(282g) Differentiable Physics-Based Surrogate Models and Automated Sensor Placement Optimization for Efficient Risk Control of Chemical Leaks

The accidental release of hazardous chemicals can lead to large-scale industrial disasters, such as fires, explosions, or poisoning. Detection and appropriate response to chemical leaks are crucial in preventing such accidents. In this study, we propose the optimization process defines a refined risk function and objective function that includes coverage, rather than just reducing detection time. This allows for more accurate and effective optimization of sensor placement, specifically tailored to real-world industrial scenarios, while still operating robustly in new scenarios. We present a framework for detecting chemical leaks using a differentiable physics-based surrogate model and a sensor placement optimization tool, which combines a limited number of sensors.
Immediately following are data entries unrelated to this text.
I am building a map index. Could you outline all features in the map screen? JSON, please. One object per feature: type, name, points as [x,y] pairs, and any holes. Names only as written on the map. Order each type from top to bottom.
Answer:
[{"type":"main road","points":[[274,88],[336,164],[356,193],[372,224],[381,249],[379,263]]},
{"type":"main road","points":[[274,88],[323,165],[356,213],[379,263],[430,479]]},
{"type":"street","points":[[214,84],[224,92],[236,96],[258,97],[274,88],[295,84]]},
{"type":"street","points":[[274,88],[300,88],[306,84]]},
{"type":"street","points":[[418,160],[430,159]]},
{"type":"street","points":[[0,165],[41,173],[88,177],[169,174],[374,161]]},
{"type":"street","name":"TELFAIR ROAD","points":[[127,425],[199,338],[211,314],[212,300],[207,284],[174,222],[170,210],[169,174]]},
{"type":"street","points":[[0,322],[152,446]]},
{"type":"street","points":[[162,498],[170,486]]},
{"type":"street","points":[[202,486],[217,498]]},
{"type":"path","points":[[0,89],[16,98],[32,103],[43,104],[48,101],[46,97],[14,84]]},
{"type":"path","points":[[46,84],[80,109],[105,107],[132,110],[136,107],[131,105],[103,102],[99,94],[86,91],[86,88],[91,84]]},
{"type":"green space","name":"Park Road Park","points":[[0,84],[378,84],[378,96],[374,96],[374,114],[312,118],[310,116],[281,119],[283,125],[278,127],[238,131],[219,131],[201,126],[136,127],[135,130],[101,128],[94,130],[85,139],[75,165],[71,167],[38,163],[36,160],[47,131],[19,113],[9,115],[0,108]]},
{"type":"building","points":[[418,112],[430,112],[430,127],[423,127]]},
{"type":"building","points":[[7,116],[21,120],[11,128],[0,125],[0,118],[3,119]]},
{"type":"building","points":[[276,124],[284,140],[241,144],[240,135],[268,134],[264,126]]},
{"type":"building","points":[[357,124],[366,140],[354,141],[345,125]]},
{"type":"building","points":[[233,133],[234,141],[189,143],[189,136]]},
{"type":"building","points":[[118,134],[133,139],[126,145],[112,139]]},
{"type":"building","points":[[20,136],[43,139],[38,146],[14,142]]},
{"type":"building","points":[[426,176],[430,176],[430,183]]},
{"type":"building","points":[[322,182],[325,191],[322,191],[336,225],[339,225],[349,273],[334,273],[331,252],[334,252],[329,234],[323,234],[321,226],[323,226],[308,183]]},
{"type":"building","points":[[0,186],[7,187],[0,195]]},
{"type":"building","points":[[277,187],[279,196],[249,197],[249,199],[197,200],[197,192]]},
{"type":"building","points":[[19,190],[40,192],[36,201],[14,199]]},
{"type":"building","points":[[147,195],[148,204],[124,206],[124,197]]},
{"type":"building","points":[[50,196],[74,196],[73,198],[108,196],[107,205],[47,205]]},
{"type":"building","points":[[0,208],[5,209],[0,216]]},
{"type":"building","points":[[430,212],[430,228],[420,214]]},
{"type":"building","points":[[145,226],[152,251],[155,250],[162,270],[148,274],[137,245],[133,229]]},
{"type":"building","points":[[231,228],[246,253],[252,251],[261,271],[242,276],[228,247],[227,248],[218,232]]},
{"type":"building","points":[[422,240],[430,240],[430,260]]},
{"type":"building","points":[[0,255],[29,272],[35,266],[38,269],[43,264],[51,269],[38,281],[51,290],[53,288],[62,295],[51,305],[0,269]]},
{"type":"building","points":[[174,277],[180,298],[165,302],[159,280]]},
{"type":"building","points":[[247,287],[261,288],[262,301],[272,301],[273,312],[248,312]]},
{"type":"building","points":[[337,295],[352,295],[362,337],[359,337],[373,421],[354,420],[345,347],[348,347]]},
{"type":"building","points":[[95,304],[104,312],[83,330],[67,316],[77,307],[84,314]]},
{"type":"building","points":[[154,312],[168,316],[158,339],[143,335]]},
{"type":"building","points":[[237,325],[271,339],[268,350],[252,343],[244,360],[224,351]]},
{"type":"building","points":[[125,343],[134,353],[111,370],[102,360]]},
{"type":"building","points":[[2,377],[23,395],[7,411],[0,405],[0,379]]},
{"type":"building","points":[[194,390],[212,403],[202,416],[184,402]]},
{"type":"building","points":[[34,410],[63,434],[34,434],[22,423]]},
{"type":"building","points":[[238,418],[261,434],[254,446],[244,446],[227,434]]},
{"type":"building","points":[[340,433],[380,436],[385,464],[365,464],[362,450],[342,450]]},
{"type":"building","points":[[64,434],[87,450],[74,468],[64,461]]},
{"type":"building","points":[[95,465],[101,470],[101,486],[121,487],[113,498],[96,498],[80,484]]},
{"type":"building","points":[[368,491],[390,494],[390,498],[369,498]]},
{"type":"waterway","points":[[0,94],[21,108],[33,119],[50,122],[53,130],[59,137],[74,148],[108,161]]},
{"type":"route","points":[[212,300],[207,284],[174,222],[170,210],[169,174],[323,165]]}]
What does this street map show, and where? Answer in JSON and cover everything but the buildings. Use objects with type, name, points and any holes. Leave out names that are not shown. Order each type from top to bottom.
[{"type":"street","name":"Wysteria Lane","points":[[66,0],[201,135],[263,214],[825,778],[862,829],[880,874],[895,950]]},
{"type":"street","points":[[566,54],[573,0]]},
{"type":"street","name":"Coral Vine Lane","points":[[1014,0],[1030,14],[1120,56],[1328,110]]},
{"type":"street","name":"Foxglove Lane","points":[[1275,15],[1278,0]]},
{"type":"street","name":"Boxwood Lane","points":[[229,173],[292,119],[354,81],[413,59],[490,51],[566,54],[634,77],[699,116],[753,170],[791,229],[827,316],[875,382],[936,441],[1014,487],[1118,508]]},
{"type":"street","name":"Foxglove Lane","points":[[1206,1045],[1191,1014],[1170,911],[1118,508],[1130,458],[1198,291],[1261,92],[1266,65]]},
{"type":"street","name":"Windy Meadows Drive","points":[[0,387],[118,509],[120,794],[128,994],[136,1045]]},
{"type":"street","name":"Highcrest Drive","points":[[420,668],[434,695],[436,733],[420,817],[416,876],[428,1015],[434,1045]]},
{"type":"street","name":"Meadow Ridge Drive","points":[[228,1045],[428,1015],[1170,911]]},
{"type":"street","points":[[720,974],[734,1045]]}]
The surrogate model is developed based on differentiable physics and provides faster results than traditional CFD tools. By optimizing the sensor placement, this framework can quickly respond to chemical leaks. The surrogate model can also be combined with a CNN-based deep learning model to provide high-resolution outputs from low-resolution inputs. Using MINLP, sensor placement optimization can be performed, taking into account various constraints. Overall, this study has the potential to contribute to the development of effective solutions for detecting and preventing the uncertainty of chemical leaks.